━━━ PASSAGE SHOWN

From: Stefan Behnel <stefan_ml at behnel.de>
Subject: Re: [Tutor] Cython question
To: tutor at python.org
Date: Saturday, July 2, 2011, 1:29 PM

Albert-Jan Roskam, 02.07.2011 11:49:
> Some time ago I finished a sav reader for Spss .sav data files (also with the
> help of some of you!):
> http://code.activestate.com/recipes/577650-python-reader-for-spss-sav-files/
> 
> It works fine, but it is not fast with big files. I am thinking of implementing
> two of the functions in cython (getValueChar and getValueNum).
> As far as I understood it requires the functions to be re-written in a
> Python-like langauge

"rewritten" only in the sense that you may want to apply optimisations or provide type hints. Cython is Python, but with language extensions that allow the compiler to apply static optimisations to your code.


> , 'minus the memory manager'.

Erm, not sure what you mean here. Cython uses the same memory management as CPython.


> That little piece of code is
> converted to C and subsequently compiled to a .dll or .so file. The original
> program listens and talks to that .dll file. A couple of questions:
> -is this a correct representation of things?

━━━━━━
━━━ ENTRIES SUPPLIED

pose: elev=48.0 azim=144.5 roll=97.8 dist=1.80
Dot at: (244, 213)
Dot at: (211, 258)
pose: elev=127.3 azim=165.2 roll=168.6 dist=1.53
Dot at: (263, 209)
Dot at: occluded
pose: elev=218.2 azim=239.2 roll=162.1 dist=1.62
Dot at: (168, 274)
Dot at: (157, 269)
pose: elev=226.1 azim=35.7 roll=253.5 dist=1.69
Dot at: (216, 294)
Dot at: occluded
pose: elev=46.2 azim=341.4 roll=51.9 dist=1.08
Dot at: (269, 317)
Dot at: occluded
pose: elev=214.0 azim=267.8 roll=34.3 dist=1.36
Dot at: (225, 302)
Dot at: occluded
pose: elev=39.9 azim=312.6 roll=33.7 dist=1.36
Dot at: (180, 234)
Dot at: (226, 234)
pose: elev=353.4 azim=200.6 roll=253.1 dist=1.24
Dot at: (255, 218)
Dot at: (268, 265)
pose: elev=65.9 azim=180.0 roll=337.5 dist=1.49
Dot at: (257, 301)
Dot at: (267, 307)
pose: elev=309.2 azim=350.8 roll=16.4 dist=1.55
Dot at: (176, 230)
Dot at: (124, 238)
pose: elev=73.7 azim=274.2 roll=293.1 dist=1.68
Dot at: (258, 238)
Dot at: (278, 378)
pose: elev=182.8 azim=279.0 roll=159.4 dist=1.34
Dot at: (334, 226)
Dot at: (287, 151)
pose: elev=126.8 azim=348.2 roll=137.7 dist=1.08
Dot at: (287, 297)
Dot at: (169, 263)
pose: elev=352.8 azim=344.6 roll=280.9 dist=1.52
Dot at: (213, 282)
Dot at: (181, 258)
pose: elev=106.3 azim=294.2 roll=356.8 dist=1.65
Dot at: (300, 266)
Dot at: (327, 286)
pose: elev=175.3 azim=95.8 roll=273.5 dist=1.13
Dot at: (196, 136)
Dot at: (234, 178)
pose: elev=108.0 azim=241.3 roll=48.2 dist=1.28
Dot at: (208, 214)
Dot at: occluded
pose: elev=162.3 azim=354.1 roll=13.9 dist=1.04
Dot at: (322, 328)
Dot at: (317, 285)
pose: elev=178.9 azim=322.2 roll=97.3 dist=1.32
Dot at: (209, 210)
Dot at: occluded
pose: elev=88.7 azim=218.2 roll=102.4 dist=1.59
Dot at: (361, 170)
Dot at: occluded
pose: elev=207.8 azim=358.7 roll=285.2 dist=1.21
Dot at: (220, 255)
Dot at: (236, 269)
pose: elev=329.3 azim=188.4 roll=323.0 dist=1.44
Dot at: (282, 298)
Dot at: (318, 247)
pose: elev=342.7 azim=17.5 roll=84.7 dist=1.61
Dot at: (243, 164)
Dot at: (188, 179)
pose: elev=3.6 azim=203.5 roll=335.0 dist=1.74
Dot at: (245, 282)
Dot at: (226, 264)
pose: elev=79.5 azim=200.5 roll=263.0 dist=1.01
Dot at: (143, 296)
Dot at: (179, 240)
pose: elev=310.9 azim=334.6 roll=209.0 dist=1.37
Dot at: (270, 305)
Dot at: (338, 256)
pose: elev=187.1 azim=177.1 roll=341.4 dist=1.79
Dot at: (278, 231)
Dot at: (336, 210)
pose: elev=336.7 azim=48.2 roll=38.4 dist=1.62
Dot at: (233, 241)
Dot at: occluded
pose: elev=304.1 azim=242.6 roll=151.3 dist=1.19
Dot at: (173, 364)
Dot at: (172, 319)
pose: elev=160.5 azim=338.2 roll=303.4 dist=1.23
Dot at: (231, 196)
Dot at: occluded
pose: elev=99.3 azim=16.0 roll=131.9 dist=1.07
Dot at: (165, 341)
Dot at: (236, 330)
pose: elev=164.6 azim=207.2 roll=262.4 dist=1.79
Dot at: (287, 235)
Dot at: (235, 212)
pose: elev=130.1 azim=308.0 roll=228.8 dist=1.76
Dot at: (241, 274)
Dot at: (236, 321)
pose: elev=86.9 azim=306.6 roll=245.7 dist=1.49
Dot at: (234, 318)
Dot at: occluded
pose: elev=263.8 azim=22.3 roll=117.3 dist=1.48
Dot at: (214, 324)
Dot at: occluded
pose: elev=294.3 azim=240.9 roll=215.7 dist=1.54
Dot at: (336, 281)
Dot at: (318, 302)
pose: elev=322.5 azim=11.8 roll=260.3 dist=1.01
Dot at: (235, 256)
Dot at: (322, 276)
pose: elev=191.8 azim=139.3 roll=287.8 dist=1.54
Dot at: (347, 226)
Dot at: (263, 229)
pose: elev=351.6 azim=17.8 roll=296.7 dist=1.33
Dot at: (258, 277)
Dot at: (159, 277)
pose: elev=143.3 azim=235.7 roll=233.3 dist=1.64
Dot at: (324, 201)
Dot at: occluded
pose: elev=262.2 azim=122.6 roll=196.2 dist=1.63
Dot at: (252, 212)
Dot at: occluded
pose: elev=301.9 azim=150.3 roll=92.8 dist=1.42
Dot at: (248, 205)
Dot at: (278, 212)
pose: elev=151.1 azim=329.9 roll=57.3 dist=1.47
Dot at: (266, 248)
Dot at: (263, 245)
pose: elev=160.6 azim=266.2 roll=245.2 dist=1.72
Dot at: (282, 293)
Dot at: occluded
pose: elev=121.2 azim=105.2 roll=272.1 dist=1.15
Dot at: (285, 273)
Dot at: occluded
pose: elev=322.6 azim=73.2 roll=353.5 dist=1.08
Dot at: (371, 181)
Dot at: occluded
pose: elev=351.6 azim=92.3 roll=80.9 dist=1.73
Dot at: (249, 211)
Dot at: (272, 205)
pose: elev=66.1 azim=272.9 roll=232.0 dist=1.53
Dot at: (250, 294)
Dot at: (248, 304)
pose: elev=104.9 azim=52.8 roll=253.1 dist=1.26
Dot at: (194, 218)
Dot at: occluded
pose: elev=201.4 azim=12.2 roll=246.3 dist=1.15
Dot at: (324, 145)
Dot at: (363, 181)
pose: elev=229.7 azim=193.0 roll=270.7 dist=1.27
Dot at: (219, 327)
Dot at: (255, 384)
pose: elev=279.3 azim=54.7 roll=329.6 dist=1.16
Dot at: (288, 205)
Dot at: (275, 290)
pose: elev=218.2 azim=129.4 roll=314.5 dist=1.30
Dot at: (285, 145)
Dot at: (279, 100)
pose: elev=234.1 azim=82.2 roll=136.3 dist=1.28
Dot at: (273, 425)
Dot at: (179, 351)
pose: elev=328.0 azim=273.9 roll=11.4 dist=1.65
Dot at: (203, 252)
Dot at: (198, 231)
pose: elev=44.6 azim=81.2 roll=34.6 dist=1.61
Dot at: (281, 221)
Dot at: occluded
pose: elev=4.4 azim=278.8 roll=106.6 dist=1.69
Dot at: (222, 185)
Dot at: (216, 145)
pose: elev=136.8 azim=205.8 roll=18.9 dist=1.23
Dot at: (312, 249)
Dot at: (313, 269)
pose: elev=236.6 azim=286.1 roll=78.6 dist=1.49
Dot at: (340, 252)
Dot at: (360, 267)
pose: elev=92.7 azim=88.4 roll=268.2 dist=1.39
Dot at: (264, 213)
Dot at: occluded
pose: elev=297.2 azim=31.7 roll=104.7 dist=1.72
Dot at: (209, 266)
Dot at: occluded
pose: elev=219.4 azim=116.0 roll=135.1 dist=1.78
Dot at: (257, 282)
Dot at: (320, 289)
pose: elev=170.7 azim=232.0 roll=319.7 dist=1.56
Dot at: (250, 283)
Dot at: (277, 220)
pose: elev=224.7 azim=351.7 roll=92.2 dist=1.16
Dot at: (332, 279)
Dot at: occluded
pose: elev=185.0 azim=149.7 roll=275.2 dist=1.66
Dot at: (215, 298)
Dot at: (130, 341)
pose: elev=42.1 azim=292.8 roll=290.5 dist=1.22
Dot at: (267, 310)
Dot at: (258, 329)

━━━━━━

■ WORK REQUEST 1
According to the Cython reply, what memory management does Cython use?
■ WORK REQUEST 2
Extend the Cython reply past its final line.
The records come from a different source than the Cython reply.

■ EXERCISE RESPONSE 1
It uses the same memory management as CPython.

■ EXERCISE RESPONSE 2
More or less. Instead of "listens and talks", I'd rather say "uses". What you get is just another Python extension module which you can use like any other Python module.


> -will the speed improvement be worthwhile? (pros)

Depends. If your code is I/O bound, then likely not. If the above two functions are true CPU bottlenecks that do some kind of calculation or data transformation, it's likely going to be faster in Cython.


> -are there reasons not to try this? (cons)

If your performance problem is not CPU related, it may not be worth it.


> -is it 'sane' to mix ctypes and cython for nonintensive and intensive
> operations, respectively?

Why would you want to use ctypes if you can use Cython?